抜粋本文 -
******************************
復興特需にわく[被災地不動産]の現実
仙台を中心とした復興特需の影響で、被災地の不動産投資に注目が集まっている。建設業者の流入で人口は増加し、空室率は大幅に改善。そのため、不動産投資利回りも上昇しているというのだ。果たして、被災地では何が起きているのか。その投資事情をリポートする!【後編】
◆地震でダメージを受けたかどうかもポイントに!
現在、全国の賃貸マンションの空室率が20%台といわれるなか、仙台全体での空室率は6%ほどだという。仙台はまさに「不動産バブル」と呼ぶにふさわしい状況が続いている。しかしバブルはいつまでも続かない。(※詳細は前編にて⇒「仙台で不動産バブルが起きている!?」)
不動産バブル終焉に伴う売り時リスクとは別に、「震災による建物へのダメージも気になる」と話すのは、収益不動産の仲介サイト『楽待』を運営する坂口直大氏だ。
「売り主には瑕疵担保責任がありますが、免責の上で販売する業者も多く、もし買った物件に何かあってもその場合は自己責任という物件もあります」
実際、震災により傾いてしまった物件も少なくない。
「建物自体を直そうとすれば、修繕費は1000万円単位。部屋の床を水平に直すだけなら1室10万円程度なので、それで済ますオーナーも多い」(高橋氏)
では、実際、不動産投資家は、この状況をどう見ているのか。
「知人の不動産投資家は今、仙台駅近くのマンションに買い付けを入れています。『空室率が戻っても、現在の家賃設定が抑えめの物件なら、賃料引き上げで利回りの向上が見込める』と」(坂口氏)
一方、前出のみさパパ氏は慎重に、投資時期を窺っている。
******************************
抽出データ -
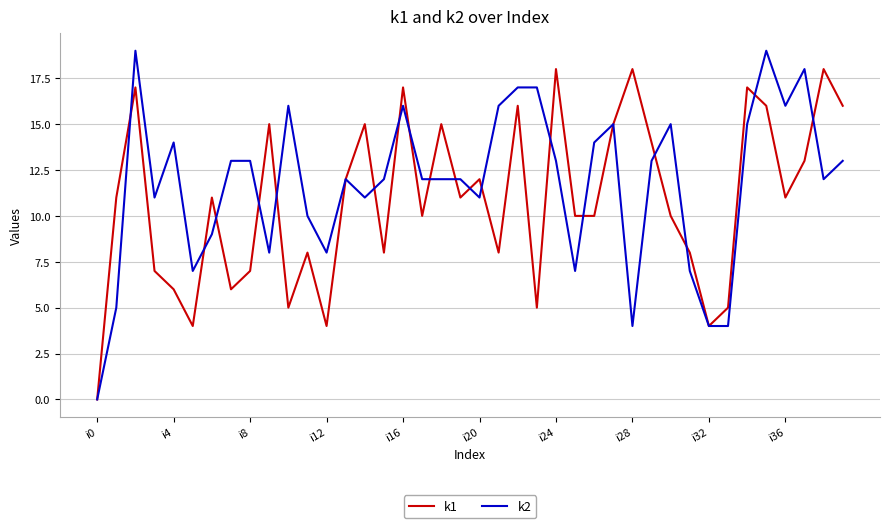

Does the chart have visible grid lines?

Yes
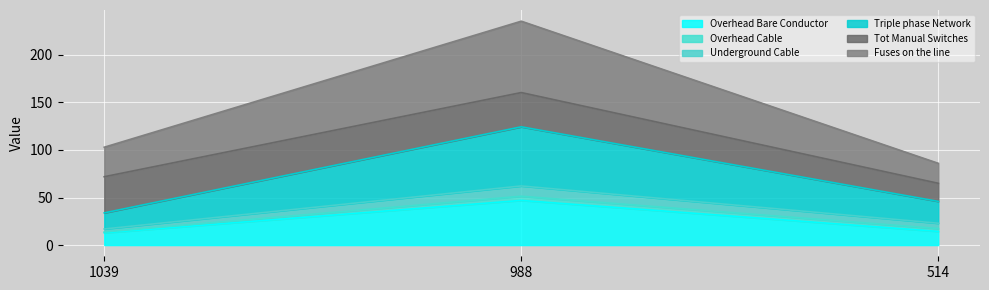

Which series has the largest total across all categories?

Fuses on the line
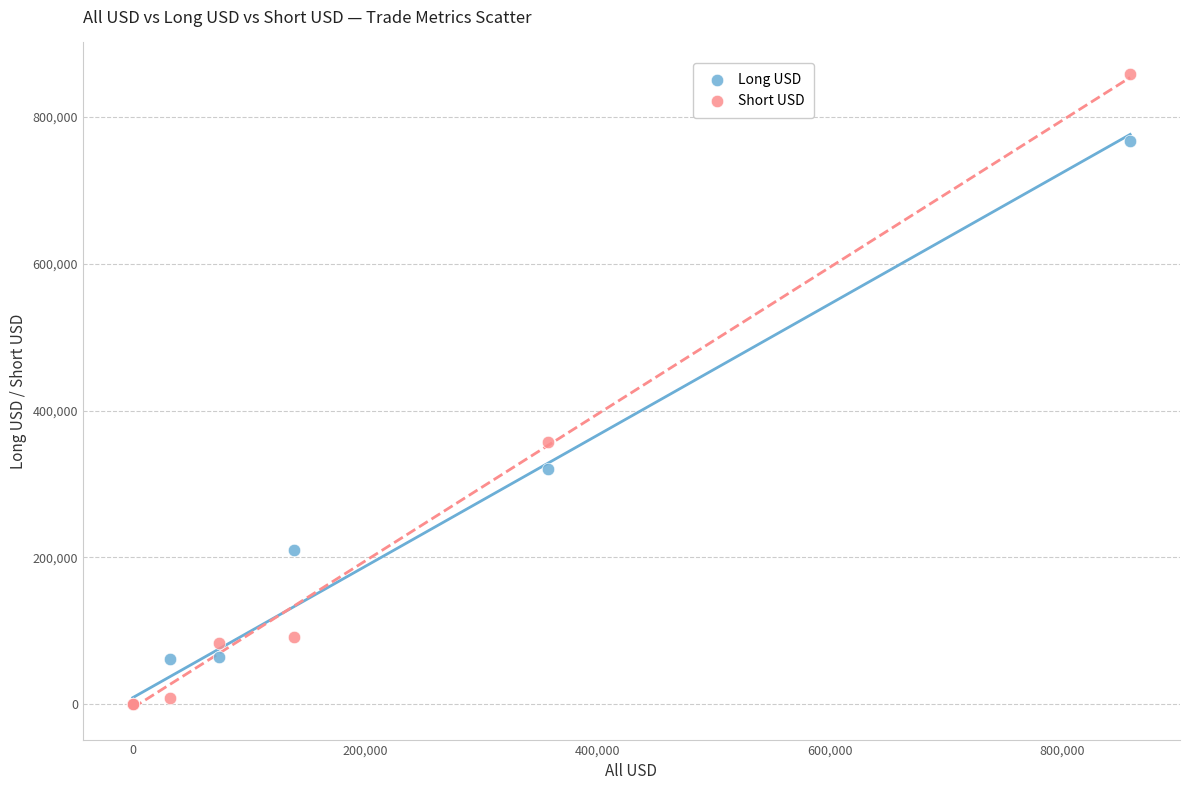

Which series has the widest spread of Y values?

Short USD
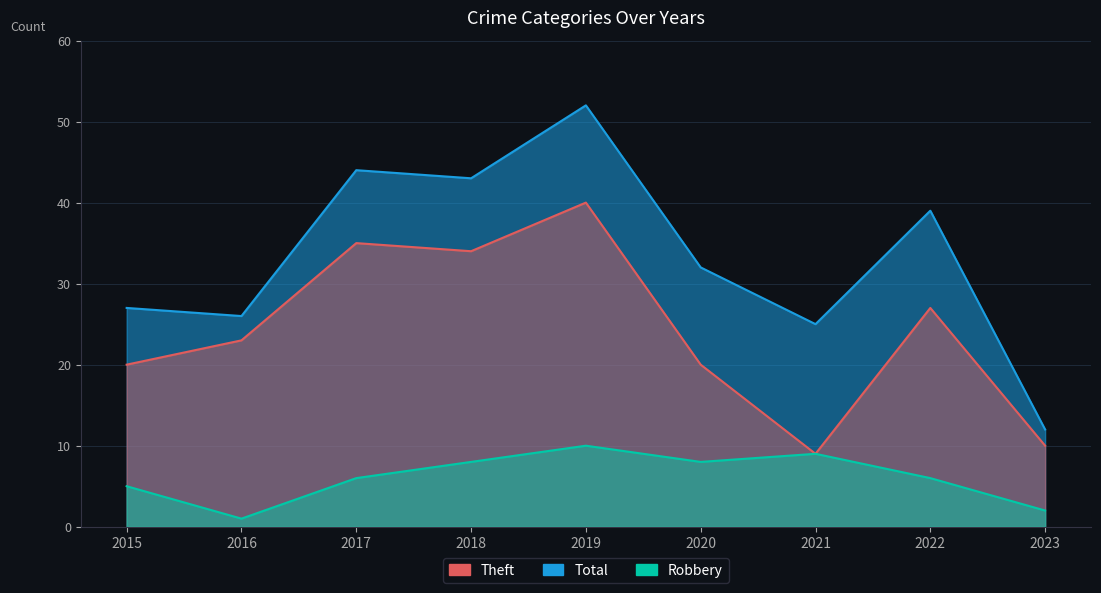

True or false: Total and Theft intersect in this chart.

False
******************************
練習課題 -
**1)** 抜粋本文によると、仙台全体での空室率はおよそ何%か。
**2)** レコードをすべて、「chart」を「graph」に改めて書き直してください。ほかの部分は変えず、画像は答えから省くこと。

課題別の解答 -
**1)** 6%ほどである。

**2)**
Does the graph have visible grid lines?

Yes

Which series has the largest total across all categories?

Fuses on the line

Which series has the widest spread of Y values?

Short USD

True or false: Total and Theft intersect in this graph.

False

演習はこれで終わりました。